ESNAF, SANAYİCİ ZARAR GÖRÜR
Ben demokrasi, özgürlük, kadın erkek eşitliği diyorum, bunları söylediğim zaman bazılarına hayal gibi geliyor. Bunların tamamının olmadığı bir ülkede en büyük zararı esnaf, sanayici, üniversiteler görür. En büyük zararı işadamımız görür. Neden hukukun üstünlüğü diyoruz, demokrasi, adalet diyoruz? Herkes huzur içinde yaşasın diye. Demokrasinin olmadığı yerlerde bunların hiç birisi olmaz. Türkiye bir süre sonra korkunç bir imaj değişikliğiyle kalır ve Türkiye ekonomisi kan kaybeder.
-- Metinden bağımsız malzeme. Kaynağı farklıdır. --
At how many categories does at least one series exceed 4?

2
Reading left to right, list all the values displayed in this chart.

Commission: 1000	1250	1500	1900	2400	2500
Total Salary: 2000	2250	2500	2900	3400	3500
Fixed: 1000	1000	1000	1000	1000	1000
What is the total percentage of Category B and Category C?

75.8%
Haziran 2016 itibariyle 17 milyon 777 bin kişi borç batağında. Dolar almış başını gidiyor. Şirketlerin bugüne kadar olan reel zararları 77 milyar lira. Hiç bir işadamının ağzını bıçak açmıyor.
REJİM TARTIŞMASI
Türkiye ateş yerine dönmüş, tutturmuşlar, ‘İlla başkanlık olacak’. Olmayacak arkadaş. Herkesin derdi var. Hapishaneler tıka basa dolu. Mağdur 1 milyon aile var. Gel, bunların derdiyle uğraşalım, bunların derdini çözelim, ekonomiyi düzeltelim. Vallahi de destek oluruz. Ne istiyorsanız getirin. ‘Hayır biz onları unuttuk’ diyorlar. Ne istiyorsunuz? ‘Bizim bir adamımız var, biz ona başkanlık istiyoruz. İlla o başkan olacak’. Niye kardeşim, niye başkan olacak? ‘Bizim aklımız yok, sadece onun aklı var, biz ona üst akıl diyoruz.’ Aklını kiraya verenler ülkeyi yönetemezler, ülkeyi felaketlere sürüklerler.
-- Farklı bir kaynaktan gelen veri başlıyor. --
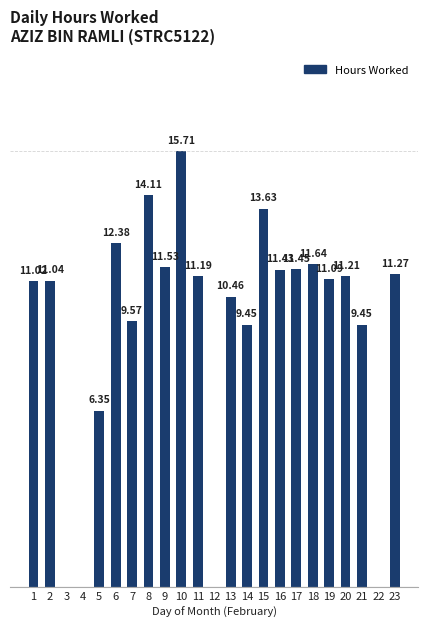

Which category has the lowest value across all series?

3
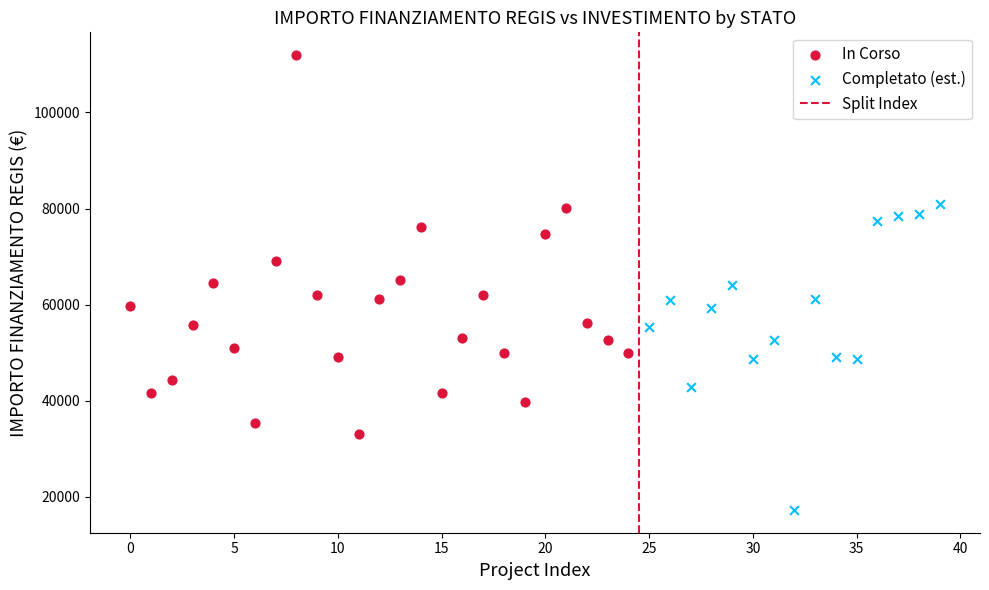

Which series reaches the maximum Y coordinate?

In Corso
Başkanlık, rejim tartışmasıdır. Sen Türkiye Cumhuriyeti’nin rejimini değiştiriyorsun. Efendim, ‘1923’te cumhuriyeti ilan ettik, rejim tartışması orada kaldı.’ Hayır kardeşim, cumhuriyeti demokrasiyle taçlandırırsan rejimi güçlendirmiş hale gelirsin, cumhuriyeti diktaya dönüştürürsen orada rejimi değiştirmiş olursun. Sen cumhuriyeti diktaya dönüştürmek istiyorsun. Oysa bu cumhuriyeti kuranların 1923’te temel hedefi cumhuriyeti demokrasi ile taçlandırmaktı.”
SİZ KANDIRILACAKSINIZ BİZ YARGILANACAĞIZ
BİR Genel Başkan Yardımcısı var, kendisi profesör aynı zamanda. Şu açıklamayı yapıyor, ‘Haydi biz saftık bilmiyorduk ama sen biliyordun onların terör örgütü olduğunu. Kılıçdaroğlu yargılanmalı’ diyor. Yargılanmaktan korkmayız ama şu lafa bakın, akademisyen bu, öğrencilerini nasıl yetiştirmiş. Sevgili Yasin Aktay, senin partinin önüne 2004 yılında, 25 Ağustos’unda bir belge koydular, hem MİT Müsteşarlığı hem Genelkurmay Başkanlığı verdi. ‘Bu örgüt tehlikeli bir örgüt’ dedi. Bugün Meclis’e gelenler de aynı açıklamaları yapıyorlar, ‘Söyledik tamamını’ diyorlar. ‘Biz kandırıldık, saftık’ diyor. Siz kandırılacaksanız, biz yargılanacağız... Şu mantığa, akla bakın.